Step 1: Cleanse skin with a green tea-based cleanser and rinse thoroughly with 4 x 4 gauze.

Step 2: Perform a second cleanse with a glycolic-based cleanser and rinse thoroughly with 4 x 4 gauze. Pat skin dry.

Step 3: Saturate 2 x 2 gauze with a 20% glycolic acid. Apply an even amount on face and neck using firm pressure. Let product absorb and remain on skin for 2 minutes. Remove with tepid water and 4 x 4 gauze. Gently pat skin dry with gauze.

Step 4: Hand the client a fan and cover eyes with eye pads. The fan allows the client to have more control over cooling their skin. If a peel or enzyme begins to feel too hot or tingly, they can wave the fan to cool the skin. Note: Surgical gloves should be worn by this step.

Step 5: Saturate 2 x 2 gauze with a cell-conditioning, lipid-reducing formula containing lactic (L) acid, salicylic acid and ursolic acid. For this and each application, apply evenly on all areas of the face and neck, unless there is reason not to, with a firm pressure. Ensure even saturation by alternating directions of applications. Let product absorb and remain on skin.

Step 6: Saturate 2 x 2 gauze with a melanin-suppressant solution. Apply an even amount on face and neck. Let product absorb and remain on skin.

Step 7: Saturate 2 x 2 gauze with a 10% TCA/AHA formula. Apply an even amount on face and neck. Let product absorb and watch skin for 2–3 minutes.
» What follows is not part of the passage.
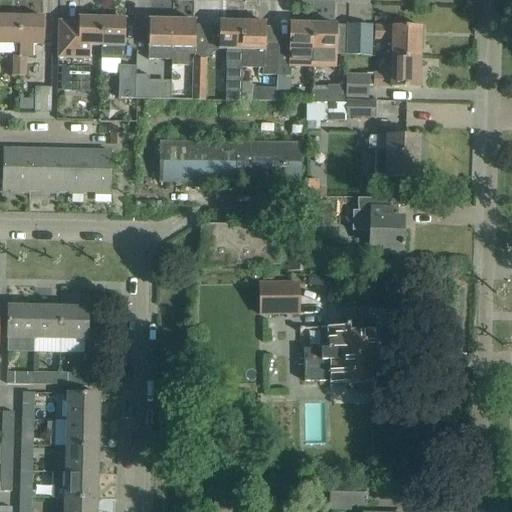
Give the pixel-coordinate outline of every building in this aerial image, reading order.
[(21,17),(0,17),(0,45),(20,46),(21,17)] [(20,59),(19,73),(26,73),(26,57),(36,57),(37,46),(44,46),(44,18),(21,17),(20,46),(20,59)] [(102,47),(102,19),(79,19),(79,22),(59,22),(58,59),(90,60),(90,47),(102,47)] [(102,19),(102,47),(102,62),(124,63),(125,48),(125,20),(102,19)] [(149,21),(149,48),(148,61),(171,62),(172,21),(149,21)] [(172,21),(171,62),(172,62),(172,67),(190,67),(190,54),(195,54),(196,22),(172,21)] [(242,51),(243,23),(220,23),(219,50),(227,50),(226,101),(241,101),(242,83),(242,69),(242,51)] [(243,23),(242,51),(242,69),(261,69),(261,76),(277,77),(278,44),(266,44),(266,24),(243,23)] [(289,45),(278,44),(277,77),(289,77),(289,67),(310,68),(310,67),(311,25),(290,24),(289,45)] [(336,25),(311,25),(310,67),(328,67),(328,63),(336,63),(336,25)] [(348,26),(347,46),(347,57),(371,57),(372,26),(348,26)] [(392,58),(421,59),(422,28),(393,27),(393,28),(375,27),(375,40),(392,41),(392,58)] [(421,59),(392,58),(391,75),(373,75),(373,87),(391,88),(391,89),(420,89),(421,59)] [(206,59),(194,59),(193,102),(205,102),(206,59)] [(135,100),(136,70),(122,69),(122,100),(135,100)] [(136,70),(135,100),(148,101),(149,70),(136,70)] [(329,103),(344,104),(345,72),(330,72),(329,103)] [(347,98),(367,99),(368,79),(348,78),(347,98)] [(242,83),(241,101),(254,101),(254,84),(242,83)] [(35,88),(35,113),(51,113),(52,88),(35,88)] [(208,88),(207,98),(215,99),(216,89),(208,88)] [(347,117),(375,118),(376,103),(348,102),(347,117)] [(405,115),(403,103),(388,106),(390,117),(405,115)] [(311,104),(307,104),(307,121),(347,121),(347,105),(344,105),(311,104)] [(369,139),(368,150),(377,150),(376,177),(388,177),(397,177),(417,178),(418,139),(398,138),(389,138),(389,139),(369,139)] [(160,144),(160,163),(160,183),(301,185),(302,145),(160,144)] [(29,192),(30,151),(3,150),(2,191),(29,192)] [(57,151),(30,151),(29,192),(56,192),(57,151)] [(85,152),(57,151),(56,192),(84,193),(85,152)] [(85,152),(84,193),(111,194),(112,153),(85,152)] [(353,212),(352,232),(371,233),(371,246),(385,247),(385,256),(402,256),(402,247),(404,247),(404,243),(402,243),(403,219),(398,219),(398,207),(392,207),(392,200),(384,200),(362,199),(362,212),(358,212),(353,212)] [(317,206),(317,220),(331,221),(331,207),(317,206)] [(282,226),(220,225),(200,225),(200,265),(281,266),(282,226)] [(297,284),(259,286),(260,317),(299,315),(297,284)] [(34,340),(35,308),(8,308),(8,339),(34,340)] [(35,308),(34,340),(60,340),(61,309),(35,308)] [(88,309),(61,309),(60,340),(87,341),(88,309)] [(321,350),(304,350),(304,353),(304,383),(329,383),(329,386),(332,386),(332,384),(351,384),(371,384),(371,355),(374,355),(373,326),(368,321),(355,322),(349,327),(349,326),(345,326),(345,329),(326,329),(326,330),(320,330),(321,350)] [(33,385),(33,374),(7,373),(7,385),(33,385)] [(59,374),(33,374),(33,385),(59,386),(59,374)] [(81,375),(59,374),(59,386),(81,386),(81,375)] [(24,393),(23,421),(33,421),(34,394),(24,393)] [(67,395),(66,421),(99,422),(99,396),(67,395)] [(2,414),(1,440),(12,440),(13,414),(2,414)] [(33,421),(23,421),(22,447),(33,447),(33,421)] [(66,421),(65,448),(98,448),(99,422),(66,421)] [(1,440),(1,465),(12,466),(12,440),(1,440)] [(22,447),(22,472),(32,473),(33,447),(22,447)] [(98,448),(65,448),(65,474),(97,475),(98,448)] [(12,466),(1,465),(0,491),(11,491),(12,466)] [(22,472),(21,499),(31,500),(32,473),(22,472)] [(65,474),(64,500),(97,501),(97,475),(65,474)] [(329,485),(328,511),(347,511),(347,508),(364,508),(365,486),(329,485)] [(31,511),(31,500),(21,499),(20,511),(31,511)] [(96,511),(97,501),(64,500),(63,511),(96,511)]
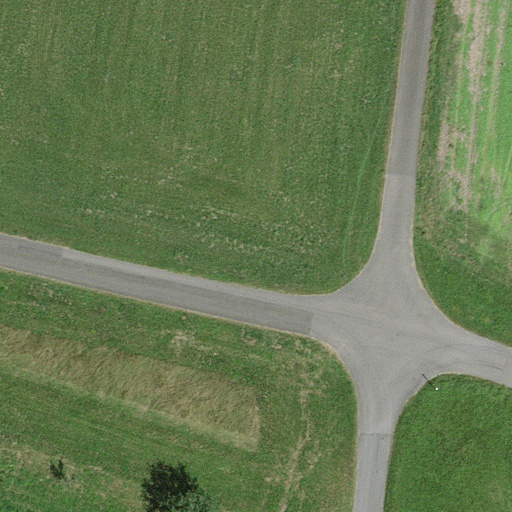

Step 8: Begin the second peel application—dispense 1–2 droppers of a sake, pyruvic and phytic acid peel formula into a glass beaker. Saturate 2 x 2 gauze with the sake peel formula. Apply an even layer on face and neck. Let product absorb and watch skin for 3–5 minutes.

Step 9: Re-saturate 2 x 2 gauze with sake peel formula. Apply a second layer on face and neck using a criss-cross technique. Let product absorb and watch skin for 3–5 minutes.

Step 10: Begin the third peel application—dispense 1 dropper of a vitamin A/peptide peel formula on each of the following areas: forehead, each cheek, chin and neck. Gently work into skin, with gloved hands, until mostly absorbed. This solution stays on the skin.

Step 11: Apply a mineral-based SPF if early in the day or an omega-6 essential fatty acid formula if the client will be able to keep it on the remainder of the evening.

Step 12: Instruct the client to sit up, offer a drink of water, and wait for 5–10 minutes before sending them on their way.